- **What you have to do**:
Extract, from the records beneath this instruction, each line that contains the word "labels".

····················

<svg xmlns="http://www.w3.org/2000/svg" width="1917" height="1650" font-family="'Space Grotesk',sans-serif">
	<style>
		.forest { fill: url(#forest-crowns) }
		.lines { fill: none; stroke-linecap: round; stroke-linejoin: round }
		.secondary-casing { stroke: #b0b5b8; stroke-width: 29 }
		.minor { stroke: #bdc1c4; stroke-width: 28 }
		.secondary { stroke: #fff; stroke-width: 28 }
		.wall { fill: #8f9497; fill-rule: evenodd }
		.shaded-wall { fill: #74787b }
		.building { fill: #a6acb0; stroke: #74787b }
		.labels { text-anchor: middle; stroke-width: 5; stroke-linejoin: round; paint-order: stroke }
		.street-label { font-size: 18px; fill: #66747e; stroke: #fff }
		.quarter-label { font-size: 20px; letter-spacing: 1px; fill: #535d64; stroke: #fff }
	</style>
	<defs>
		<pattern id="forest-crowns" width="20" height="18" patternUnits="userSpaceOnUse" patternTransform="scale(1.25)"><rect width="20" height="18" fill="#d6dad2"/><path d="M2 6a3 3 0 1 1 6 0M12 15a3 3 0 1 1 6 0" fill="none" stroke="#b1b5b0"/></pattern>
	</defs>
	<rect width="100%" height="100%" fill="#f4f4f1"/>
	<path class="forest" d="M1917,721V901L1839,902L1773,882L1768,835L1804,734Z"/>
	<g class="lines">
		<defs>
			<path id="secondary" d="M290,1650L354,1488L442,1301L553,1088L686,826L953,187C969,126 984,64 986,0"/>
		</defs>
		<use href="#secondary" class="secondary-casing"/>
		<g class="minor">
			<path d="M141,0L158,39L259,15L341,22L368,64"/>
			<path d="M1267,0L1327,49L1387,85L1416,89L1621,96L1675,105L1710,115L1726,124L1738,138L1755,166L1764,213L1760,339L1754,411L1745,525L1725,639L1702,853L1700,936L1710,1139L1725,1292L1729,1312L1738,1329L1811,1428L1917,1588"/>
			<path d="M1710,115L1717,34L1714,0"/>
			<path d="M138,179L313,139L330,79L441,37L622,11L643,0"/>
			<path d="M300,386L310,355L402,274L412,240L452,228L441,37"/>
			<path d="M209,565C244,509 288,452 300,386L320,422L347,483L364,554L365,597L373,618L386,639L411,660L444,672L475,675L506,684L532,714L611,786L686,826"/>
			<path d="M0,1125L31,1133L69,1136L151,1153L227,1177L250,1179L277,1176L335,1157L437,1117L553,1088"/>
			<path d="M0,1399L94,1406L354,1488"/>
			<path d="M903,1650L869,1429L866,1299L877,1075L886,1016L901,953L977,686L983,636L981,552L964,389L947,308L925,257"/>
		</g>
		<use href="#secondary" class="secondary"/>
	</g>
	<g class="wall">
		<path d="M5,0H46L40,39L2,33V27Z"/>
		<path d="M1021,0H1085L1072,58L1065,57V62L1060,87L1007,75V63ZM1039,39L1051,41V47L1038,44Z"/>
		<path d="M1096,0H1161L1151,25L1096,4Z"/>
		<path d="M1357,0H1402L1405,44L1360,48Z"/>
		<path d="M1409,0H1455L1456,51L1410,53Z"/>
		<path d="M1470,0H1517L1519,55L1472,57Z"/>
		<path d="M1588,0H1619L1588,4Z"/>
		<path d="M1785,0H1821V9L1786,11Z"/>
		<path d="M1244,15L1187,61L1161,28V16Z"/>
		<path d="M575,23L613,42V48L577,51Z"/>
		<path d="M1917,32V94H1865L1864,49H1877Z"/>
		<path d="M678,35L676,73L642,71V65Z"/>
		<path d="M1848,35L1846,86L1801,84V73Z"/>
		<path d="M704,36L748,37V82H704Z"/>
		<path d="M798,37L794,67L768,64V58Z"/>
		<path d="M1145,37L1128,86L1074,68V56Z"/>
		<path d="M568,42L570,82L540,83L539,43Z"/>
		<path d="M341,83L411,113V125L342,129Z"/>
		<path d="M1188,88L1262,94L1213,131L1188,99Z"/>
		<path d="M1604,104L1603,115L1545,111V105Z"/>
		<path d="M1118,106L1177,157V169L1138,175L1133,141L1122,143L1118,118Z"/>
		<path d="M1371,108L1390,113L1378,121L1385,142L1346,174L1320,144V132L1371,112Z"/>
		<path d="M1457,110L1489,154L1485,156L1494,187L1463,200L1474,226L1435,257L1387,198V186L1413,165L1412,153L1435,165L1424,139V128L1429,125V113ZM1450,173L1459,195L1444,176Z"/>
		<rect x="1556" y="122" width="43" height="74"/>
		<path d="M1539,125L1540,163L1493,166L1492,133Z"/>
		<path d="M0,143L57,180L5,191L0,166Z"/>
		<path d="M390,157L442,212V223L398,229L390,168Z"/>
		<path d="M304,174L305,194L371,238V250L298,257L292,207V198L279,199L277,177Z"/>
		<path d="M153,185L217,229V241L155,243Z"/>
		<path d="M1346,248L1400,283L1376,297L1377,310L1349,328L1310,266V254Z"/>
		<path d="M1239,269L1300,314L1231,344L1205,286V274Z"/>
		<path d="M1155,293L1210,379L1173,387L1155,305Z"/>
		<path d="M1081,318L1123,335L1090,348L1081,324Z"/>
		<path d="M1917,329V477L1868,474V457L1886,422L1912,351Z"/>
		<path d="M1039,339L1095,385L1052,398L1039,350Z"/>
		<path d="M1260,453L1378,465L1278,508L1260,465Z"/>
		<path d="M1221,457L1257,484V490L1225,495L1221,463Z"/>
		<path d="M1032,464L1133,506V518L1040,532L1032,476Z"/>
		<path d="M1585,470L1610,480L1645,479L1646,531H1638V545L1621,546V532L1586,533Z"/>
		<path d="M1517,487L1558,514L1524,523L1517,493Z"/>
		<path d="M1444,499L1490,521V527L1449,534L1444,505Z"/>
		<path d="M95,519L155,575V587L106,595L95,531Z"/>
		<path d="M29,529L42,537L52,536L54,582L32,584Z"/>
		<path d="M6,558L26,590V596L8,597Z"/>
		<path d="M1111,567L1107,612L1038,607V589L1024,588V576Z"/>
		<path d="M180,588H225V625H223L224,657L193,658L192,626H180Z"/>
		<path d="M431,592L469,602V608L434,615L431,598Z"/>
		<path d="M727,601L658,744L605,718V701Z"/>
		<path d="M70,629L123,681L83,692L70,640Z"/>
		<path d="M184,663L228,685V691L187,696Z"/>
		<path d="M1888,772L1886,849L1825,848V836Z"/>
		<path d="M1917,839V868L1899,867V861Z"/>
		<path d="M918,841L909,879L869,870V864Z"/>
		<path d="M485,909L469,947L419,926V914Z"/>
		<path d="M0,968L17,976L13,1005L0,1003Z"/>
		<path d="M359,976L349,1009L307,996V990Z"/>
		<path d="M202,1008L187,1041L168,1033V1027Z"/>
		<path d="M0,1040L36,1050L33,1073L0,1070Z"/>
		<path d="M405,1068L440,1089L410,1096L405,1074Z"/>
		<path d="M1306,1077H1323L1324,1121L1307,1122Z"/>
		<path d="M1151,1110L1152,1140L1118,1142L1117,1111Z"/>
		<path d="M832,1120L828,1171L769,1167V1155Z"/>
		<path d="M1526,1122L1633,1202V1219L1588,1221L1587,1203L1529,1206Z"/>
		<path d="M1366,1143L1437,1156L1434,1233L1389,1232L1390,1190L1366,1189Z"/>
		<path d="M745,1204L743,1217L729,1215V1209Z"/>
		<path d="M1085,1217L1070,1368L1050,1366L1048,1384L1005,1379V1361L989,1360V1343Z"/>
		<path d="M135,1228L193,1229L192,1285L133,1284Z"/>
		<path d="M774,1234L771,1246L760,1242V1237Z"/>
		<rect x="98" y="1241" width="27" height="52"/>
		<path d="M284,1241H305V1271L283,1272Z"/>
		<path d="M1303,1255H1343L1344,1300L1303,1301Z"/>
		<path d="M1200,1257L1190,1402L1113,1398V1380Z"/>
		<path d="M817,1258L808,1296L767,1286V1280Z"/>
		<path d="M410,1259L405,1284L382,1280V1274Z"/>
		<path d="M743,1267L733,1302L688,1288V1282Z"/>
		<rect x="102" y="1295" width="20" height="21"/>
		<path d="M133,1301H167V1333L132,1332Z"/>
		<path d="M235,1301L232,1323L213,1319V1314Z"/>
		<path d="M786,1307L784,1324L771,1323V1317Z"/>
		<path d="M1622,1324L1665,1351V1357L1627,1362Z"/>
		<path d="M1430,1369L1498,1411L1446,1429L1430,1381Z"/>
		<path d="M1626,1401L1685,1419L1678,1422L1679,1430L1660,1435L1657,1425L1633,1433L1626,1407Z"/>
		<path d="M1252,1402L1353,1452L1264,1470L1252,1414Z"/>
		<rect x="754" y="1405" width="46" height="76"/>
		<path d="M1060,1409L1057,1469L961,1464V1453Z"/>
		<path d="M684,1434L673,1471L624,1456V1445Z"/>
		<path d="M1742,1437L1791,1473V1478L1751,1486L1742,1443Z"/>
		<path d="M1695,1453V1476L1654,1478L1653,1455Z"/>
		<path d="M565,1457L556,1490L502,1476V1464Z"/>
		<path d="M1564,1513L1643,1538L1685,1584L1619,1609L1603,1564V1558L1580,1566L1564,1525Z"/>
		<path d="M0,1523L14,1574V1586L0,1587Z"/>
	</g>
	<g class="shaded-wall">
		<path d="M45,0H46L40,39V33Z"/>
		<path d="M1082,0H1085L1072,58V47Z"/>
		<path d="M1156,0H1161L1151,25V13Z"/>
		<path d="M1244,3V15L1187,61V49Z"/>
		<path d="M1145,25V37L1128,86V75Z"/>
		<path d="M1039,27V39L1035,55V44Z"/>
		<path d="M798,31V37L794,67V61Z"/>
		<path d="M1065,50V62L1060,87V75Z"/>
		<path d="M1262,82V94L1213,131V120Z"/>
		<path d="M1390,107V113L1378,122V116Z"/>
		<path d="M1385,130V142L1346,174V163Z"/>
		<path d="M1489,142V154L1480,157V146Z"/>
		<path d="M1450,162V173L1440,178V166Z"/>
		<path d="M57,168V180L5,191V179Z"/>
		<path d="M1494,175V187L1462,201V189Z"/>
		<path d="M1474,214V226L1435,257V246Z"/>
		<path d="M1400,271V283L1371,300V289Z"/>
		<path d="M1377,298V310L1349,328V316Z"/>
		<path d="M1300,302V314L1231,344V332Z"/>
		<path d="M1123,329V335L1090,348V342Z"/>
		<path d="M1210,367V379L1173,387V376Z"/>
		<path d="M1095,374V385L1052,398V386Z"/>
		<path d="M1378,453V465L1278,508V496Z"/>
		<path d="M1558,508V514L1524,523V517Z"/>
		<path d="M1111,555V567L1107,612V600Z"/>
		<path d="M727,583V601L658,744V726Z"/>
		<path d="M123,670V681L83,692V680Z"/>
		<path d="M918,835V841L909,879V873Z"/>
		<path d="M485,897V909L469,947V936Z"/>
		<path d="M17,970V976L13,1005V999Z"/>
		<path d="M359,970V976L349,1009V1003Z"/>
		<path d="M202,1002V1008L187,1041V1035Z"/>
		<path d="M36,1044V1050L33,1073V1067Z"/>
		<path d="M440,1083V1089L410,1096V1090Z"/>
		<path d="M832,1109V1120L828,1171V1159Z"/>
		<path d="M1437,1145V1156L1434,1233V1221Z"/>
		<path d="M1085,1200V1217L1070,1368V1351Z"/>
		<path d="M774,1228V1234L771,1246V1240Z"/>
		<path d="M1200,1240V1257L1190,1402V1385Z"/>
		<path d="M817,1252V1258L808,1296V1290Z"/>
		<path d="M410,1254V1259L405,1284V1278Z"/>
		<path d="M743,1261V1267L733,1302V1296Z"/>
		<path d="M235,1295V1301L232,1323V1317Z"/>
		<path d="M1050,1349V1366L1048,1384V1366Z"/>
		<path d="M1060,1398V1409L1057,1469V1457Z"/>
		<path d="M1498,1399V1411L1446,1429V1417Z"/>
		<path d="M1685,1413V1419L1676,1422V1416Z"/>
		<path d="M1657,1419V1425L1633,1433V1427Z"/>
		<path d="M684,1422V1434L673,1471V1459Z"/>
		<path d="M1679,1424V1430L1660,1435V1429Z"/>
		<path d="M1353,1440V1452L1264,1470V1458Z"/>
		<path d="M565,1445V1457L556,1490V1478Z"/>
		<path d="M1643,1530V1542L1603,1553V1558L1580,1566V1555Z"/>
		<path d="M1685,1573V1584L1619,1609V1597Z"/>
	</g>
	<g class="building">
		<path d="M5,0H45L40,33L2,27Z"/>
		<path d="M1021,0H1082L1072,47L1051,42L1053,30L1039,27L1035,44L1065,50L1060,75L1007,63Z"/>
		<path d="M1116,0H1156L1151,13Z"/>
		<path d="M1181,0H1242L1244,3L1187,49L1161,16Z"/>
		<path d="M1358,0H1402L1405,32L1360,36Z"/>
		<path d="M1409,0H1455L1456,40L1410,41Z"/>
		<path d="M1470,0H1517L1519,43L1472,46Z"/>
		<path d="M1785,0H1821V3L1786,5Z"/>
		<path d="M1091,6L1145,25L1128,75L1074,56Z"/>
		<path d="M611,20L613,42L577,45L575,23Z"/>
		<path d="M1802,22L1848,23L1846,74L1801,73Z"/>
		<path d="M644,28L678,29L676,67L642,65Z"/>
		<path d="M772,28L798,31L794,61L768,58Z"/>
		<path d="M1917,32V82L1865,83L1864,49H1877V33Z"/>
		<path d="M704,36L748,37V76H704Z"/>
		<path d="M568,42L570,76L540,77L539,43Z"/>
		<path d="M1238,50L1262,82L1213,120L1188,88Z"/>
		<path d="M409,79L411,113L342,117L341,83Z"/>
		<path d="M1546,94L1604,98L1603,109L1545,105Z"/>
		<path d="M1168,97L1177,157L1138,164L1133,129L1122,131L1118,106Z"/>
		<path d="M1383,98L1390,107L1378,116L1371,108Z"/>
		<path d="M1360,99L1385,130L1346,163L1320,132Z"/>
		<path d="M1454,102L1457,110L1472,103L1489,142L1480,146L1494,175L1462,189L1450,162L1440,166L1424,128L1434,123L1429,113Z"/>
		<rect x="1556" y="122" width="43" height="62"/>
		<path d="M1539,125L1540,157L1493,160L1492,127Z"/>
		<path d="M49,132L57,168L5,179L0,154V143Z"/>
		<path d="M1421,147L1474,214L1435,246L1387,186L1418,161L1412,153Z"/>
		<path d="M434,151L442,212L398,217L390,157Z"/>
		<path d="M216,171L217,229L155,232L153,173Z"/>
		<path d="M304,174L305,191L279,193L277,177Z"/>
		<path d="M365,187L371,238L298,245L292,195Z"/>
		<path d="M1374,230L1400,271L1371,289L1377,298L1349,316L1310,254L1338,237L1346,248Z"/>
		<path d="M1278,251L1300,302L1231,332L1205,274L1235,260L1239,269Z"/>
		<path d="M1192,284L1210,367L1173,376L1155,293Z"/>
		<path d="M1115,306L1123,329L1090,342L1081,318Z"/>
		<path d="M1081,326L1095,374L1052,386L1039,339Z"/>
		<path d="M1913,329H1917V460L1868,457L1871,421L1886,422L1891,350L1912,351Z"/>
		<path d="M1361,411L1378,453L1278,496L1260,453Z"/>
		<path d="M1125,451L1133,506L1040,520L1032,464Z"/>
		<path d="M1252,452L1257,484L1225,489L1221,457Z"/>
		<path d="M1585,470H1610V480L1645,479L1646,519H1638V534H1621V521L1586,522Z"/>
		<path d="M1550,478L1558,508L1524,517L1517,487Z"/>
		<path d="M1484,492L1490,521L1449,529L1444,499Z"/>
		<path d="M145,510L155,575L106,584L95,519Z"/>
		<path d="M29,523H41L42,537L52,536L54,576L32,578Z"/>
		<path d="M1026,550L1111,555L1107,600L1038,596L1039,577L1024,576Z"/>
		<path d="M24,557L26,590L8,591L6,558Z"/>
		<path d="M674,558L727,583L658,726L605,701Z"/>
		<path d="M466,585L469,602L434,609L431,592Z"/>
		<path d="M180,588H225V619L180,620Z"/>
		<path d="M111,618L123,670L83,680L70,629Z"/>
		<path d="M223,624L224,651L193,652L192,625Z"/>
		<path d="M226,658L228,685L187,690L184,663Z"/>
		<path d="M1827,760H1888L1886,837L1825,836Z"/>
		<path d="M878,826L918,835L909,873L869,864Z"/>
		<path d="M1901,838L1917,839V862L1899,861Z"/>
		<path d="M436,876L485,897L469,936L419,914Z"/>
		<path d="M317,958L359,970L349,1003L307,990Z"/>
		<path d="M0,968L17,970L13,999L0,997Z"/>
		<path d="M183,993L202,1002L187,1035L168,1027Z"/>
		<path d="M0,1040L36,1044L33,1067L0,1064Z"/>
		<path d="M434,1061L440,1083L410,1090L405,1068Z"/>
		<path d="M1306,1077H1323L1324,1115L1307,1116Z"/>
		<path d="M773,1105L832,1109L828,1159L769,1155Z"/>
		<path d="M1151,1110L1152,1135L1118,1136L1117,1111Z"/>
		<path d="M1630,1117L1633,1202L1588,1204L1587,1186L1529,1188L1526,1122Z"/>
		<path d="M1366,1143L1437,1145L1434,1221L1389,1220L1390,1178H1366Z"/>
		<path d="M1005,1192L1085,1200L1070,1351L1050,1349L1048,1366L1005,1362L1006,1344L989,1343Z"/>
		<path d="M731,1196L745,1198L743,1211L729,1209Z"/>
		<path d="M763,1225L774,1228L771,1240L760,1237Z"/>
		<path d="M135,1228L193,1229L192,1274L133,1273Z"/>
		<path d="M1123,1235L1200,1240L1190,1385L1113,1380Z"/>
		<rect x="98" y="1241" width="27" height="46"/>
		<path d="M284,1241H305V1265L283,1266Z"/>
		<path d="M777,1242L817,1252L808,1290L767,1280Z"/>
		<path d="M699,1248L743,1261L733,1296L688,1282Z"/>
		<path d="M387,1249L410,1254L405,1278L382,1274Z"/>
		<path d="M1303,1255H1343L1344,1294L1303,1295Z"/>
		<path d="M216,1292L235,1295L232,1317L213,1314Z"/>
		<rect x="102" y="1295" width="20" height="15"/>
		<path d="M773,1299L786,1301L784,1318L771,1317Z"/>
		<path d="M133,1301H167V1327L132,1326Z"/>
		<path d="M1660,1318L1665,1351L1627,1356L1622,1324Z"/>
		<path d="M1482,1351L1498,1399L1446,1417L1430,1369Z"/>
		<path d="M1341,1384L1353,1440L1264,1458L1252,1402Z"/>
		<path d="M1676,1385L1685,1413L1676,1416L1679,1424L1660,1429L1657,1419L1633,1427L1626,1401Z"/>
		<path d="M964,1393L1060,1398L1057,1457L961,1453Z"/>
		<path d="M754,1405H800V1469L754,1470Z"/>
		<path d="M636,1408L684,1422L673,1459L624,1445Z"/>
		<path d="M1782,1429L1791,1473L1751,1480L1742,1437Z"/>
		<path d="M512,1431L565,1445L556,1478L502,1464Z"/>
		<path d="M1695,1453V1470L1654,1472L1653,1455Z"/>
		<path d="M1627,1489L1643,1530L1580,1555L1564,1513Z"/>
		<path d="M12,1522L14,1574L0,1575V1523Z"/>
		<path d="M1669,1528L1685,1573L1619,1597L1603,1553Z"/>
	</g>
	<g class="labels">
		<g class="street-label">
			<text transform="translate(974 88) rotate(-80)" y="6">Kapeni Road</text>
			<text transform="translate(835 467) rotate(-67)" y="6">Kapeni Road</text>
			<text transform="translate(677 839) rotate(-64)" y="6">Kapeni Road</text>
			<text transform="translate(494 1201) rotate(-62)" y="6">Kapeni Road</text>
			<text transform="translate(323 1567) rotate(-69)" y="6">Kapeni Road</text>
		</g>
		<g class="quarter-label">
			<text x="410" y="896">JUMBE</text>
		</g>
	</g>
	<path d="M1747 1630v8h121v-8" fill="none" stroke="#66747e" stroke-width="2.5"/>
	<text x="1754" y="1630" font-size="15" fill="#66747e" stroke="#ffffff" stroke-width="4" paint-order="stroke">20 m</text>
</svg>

····················

- **Solved exercise**:
		.labels { text-anchor: middle; stroke-width: 5; stroke-linejoin: round; paint-order: stroke }
	<g class="labels">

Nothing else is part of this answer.